■ Transcribed page contents:

------

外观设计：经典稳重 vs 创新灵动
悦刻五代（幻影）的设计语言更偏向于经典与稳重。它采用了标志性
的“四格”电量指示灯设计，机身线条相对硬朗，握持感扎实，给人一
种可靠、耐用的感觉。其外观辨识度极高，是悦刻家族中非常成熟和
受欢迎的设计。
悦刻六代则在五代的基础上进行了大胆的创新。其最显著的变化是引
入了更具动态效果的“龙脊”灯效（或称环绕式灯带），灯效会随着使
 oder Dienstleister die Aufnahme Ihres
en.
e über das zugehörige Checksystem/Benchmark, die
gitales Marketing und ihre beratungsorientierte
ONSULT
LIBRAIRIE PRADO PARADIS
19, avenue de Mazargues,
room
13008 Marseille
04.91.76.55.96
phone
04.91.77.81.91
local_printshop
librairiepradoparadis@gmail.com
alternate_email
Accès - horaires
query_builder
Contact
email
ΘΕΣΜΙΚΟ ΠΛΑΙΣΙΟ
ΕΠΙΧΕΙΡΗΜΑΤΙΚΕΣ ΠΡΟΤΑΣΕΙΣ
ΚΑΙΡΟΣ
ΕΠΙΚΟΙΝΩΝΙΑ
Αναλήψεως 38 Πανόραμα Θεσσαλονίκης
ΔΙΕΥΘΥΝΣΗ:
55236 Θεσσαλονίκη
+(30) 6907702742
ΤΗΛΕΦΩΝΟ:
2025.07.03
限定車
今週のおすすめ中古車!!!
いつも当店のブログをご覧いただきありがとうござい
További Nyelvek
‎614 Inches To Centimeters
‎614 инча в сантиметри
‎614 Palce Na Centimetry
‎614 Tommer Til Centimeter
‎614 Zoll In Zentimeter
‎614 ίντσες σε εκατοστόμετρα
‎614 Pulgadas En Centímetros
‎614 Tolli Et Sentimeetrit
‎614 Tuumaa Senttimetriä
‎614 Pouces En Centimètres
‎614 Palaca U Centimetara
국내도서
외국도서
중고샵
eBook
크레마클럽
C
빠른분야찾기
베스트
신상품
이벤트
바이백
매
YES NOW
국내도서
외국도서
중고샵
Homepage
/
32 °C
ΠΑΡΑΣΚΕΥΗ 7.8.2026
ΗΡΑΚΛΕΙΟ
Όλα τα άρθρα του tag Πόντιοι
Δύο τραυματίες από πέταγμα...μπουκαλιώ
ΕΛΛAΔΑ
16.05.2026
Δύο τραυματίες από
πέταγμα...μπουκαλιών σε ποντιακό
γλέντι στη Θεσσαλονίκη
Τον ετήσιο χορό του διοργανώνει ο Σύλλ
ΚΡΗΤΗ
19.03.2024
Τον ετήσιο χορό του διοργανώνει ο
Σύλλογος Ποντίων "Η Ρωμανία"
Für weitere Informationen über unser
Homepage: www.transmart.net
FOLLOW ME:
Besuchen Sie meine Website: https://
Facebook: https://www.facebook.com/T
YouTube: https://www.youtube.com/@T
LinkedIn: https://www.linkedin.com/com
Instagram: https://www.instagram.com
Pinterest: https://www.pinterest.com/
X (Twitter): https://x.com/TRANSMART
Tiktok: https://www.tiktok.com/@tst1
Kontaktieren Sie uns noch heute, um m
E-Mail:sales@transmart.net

------

■ REQUIRED WORK:
The lines in the entries above that carry the word "ετήσιο" must be copied.

■ OUTPUT FOR THIS TASK:
Τον ετήσιο χορό του διοργανώνει ο Σύλλ
Τον ετήσιο χορό του διοργανώνει ο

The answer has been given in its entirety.